Sport in Fürstenwalde: Männer-Turnverein richtet 1926 erstmals Frauen-Wettmarsch aus

Startpunkt: Die Premiere des 25-Kilometer-Wettmarsches der Frauen sollte im Jahr 1926 in der Trebuser Straße in Fürstenwalde stattfinden. Auf diesem Foto von 1880 ist erkennbar, dass die Bedingungen für Mensch und Tier bei Regenwetter schwierig werden konnten.
Museum Fürstenwalde- 1926 war Sport in Fürstenwalde und Umgebung stark präsent, auch überregional.
- Am 13. März 1926 Radball-Städtekampf im Fürstenwalder Hof mit 9 Mannschaften.
- Sieger: Germania Fürstenwalde vor R. B. Beeskow; Rahmen: Konzert und Theaterstück.
- Sport-Club 1921 veranstaltete tags darauf eine Schnitzeljagd durch die Stadt.
- Männer-Turnverein 1861: 42-km-Marsch für Herren und erster 25-km-Frauenmarsch 1926.
Die Zusammenfassung wurde durch künstliche Intelligenz erstellt.
Ob professionell oder als Hobby – Sport spielte in Fürstenwalde und den umliegenden Städten schon vor 100 Jahren eine große Rolle. Ein überregionaler Wettkampf wurde am 13. März 1926 im Fürstenwalder Hof ausgetragen: der Radball-Städtekampf zwischen Fürstenwalde, Beeskow, Fürstenberg an der Oder und Frankfurt.

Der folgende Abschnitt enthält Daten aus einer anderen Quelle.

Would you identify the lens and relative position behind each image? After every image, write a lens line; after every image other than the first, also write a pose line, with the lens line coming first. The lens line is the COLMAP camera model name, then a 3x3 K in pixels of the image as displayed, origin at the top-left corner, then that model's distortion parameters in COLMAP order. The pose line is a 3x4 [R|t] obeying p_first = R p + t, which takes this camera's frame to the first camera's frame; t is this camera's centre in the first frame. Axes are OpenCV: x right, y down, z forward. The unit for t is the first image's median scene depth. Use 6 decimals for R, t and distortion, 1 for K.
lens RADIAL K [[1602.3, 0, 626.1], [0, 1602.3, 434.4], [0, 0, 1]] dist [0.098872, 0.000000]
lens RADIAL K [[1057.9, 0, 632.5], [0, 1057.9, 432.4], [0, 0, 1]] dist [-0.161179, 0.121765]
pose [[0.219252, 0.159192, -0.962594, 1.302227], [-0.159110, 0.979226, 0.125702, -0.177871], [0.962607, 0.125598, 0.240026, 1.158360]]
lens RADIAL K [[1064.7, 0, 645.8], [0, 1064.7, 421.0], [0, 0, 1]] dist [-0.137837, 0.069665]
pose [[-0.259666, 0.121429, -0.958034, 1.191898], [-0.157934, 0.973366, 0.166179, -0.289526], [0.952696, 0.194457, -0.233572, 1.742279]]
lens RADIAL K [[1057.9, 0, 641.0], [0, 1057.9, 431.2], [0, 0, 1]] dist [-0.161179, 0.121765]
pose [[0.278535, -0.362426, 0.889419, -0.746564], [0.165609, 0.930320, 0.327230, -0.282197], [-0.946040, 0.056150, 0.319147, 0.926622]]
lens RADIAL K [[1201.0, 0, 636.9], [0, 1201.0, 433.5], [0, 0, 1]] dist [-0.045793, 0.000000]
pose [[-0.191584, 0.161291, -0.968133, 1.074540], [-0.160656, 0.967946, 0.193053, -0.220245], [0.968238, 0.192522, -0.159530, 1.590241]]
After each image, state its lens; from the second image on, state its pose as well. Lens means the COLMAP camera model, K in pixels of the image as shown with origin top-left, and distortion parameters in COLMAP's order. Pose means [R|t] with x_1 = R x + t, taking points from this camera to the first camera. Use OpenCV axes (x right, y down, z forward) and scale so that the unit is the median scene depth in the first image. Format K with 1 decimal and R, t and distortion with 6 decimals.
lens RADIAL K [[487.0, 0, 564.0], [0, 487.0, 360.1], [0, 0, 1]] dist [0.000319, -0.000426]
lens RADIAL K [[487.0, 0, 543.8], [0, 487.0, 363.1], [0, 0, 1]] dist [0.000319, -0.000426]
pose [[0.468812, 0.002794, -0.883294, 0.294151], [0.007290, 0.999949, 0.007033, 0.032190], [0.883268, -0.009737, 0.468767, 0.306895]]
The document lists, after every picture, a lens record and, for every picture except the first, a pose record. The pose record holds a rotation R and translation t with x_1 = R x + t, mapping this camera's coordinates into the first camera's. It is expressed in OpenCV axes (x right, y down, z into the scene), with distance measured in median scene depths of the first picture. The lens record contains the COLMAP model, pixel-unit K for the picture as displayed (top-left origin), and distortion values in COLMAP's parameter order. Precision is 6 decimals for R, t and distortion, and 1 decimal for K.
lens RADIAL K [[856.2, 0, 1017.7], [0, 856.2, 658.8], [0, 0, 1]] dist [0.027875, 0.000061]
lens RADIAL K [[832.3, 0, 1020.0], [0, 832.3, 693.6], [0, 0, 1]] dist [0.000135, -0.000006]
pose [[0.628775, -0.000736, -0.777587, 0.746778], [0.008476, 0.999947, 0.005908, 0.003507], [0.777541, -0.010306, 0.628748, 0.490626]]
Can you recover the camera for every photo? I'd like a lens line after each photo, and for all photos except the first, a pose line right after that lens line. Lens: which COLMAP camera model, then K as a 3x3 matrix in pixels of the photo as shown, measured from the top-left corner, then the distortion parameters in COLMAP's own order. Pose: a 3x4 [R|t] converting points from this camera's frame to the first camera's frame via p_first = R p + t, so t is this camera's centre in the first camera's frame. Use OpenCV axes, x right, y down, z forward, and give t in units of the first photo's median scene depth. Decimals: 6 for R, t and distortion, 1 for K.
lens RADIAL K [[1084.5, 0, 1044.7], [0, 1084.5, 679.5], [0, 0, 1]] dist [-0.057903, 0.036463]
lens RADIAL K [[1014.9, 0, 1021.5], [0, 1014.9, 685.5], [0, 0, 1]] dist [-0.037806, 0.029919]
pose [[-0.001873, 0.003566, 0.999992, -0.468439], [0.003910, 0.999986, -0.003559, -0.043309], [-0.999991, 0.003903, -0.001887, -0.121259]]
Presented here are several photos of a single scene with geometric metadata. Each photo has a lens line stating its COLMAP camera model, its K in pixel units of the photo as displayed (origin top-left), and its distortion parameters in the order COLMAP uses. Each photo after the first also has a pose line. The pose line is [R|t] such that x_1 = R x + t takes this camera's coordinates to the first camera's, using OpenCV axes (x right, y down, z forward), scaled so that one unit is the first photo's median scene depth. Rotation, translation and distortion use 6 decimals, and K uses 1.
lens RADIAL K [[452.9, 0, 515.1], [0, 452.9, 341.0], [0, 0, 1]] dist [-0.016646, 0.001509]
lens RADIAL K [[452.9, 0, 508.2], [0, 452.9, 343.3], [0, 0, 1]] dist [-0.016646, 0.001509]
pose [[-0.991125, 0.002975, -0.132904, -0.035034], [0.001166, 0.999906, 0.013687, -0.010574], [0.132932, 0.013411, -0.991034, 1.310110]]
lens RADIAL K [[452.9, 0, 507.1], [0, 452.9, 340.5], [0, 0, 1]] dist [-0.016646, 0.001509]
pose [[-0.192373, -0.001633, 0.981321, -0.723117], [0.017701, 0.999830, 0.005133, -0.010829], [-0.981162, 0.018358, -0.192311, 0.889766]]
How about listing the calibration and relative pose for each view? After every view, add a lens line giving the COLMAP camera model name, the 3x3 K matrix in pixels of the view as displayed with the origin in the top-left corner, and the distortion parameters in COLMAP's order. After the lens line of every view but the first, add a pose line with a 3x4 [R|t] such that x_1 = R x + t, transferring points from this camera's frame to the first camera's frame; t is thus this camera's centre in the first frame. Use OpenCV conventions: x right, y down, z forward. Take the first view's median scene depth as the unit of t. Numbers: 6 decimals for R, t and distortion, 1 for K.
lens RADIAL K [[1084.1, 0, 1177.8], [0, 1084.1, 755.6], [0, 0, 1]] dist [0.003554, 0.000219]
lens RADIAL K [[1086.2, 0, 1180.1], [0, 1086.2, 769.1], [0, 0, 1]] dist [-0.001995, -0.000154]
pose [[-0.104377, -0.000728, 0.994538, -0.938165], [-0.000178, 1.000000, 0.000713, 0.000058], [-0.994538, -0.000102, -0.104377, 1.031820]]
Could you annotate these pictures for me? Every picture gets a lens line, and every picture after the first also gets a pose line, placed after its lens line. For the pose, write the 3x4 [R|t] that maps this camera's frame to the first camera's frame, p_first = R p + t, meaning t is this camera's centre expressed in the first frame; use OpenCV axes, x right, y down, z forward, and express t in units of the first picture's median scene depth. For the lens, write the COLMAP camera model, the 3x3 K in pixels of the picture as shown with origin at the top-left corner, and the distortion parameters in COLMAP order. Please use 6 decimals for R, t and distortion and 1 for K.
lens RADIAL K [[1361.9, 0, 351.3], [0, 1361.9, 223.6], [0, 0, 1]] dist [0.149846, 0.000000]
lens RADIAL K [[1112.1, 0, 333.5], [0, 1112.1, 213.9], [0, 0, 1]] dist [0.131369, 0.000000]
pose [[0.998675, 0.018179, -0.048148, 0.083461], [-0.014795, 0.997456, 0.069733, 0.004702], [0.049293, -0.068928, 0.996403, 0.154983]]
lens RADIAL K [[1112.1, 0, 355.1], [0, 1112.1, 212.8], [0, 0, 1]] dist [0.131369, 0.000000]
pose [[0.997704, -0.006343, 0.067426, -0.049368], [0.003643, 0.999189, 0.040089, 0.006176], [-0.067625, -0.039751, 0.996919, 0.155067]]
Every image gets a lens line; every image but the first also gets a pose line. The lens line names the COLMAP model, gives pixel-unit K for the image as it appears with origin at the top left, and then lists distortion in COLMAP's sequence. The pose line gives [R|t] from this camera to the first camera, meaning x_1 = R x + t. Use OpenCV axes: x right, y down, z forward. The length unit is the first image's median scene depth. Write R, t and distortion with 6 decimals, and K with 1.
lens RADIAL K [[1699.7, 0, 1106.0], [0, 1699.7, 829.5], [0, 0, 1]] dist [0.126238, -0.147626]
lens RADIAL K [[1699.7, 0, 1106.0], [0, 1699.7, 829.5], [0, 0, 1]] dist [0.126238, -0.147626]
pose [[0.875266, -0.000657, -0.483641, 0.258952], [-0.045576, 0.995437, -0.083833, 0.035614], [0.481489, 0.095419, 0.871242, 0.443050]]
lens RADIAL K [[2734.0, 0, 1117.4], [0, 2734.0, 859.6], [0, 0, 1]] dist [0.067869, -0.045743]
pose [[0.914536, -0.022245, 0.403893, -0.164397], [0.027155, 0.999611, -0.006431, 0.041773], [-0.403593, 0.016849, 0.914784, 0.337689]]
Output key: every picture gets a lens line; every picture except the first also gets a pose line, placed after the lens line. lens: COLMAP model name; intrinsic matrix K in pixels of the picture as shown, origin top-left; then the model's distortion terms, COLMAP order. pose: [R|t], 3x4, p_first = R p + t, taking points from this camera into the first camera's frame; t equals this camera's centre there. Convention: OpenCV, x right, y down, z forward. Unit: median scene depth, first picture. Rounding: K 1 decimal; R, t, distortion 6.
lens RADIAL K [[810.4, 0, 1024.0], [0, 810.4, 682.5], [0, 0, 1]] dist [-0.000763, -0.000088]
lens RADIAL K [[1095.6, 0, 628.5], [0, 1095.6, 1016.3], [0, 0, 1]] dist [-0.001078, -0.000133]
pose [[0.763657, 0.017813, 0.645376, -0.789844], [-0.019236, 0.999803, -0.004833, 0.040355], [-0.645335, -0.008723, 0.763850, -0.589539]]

Organisiert wurde das sportliche Ereignis anlässlich „des dritten Stiftungsfestes des Clubs Fürstenwalder Herrenfahrer“. Neun Mannschaften hatten sich angemeldet und verfolgten zunächst das kleine Eröffnungskonzert des Reiterregiments Nr. 9. Es folgten die Spiele der Vorrunde, die die Fürstenwalder Mannschaft des Vereins Germania und zwei Beeskower Radball-Mannschaften für sich entscheiden konnten.
Radball-Städtekampf: Fürstenwalde gewann gegen Beeskow
Die Fürstenwalder Lokal-Zeitung berichtet weiter: „Nunmehr kamen die Entscheidungsspiele zum Austrag. Der ersten Mannschaft Germania Fürstenwalde gelang es, als Sieger aus dem Radball-Städtekampf (…) vor der ersten Mannschaft des R. B. Beeskow hervorzugehen.“ Zum Ausklang des Sportevents präsentierten die „Fürstenwalder Herrenfahrer“ noch ein Theaterstück.
Der Sport-Club 1921 startete einen Tag später zu seiner Schnitzeljagd durch die Stadt. Das Konzept sah so aus, dass die Herren Starck und Schmidt mit einer Viertelstunde Vorsprung am Etablissement Bergschlösschen loszogen, um die Verfolger auf Abstand zu halten. „Unter Führung der Langstreckler hatte die Meute sich schon bis auf 200 Meter herangearbeitet. Es gelang sogar durch Einkreisen, die Füchse zu stellen, aber nicht zu fangen. Mit allzu viel List verschwanden diese durch die Schonung und erreichten unbehelligt den Ausgangspunkt“, schreibt das Lokalblatt am 16. März.
Erster 25-Kilometer-Frauenmarsch für Turn- und Sportabzeichen
Viele Sportangebote dieser Zeit richteten sich ausschließlich an Männer. Der Männer-Turnverein 1861 kündigte beispielsweise am 14. März 1926 einen 42-Kilometer-Wettmarsch für Herren an. Aber nicht nur dieser sollte am 2. Mai stattfinden, sondern auch ein neues Wettkampfformat: ein 25-Kilometer-Wettmarsch für Frauen.
„Es ist dies die Strecke, die für die Erwerbung des deutschen Turn- und Sportabzeichens für Frauen gefordert ist“, so die Zeitung. Der Frauenlauf sollte um 10:30 Uhr in der Trebuser Straße starten, über Trebus, Beerfelde, Schönfelde und von dort zurück nach Fürstenwalde gehen. „Er ist offen für alle Fürstenwalderinnen und Sportlerinnen aus der Umgebung über 18 Jahre.“ Die Meldegebühr betrug 1 Mark.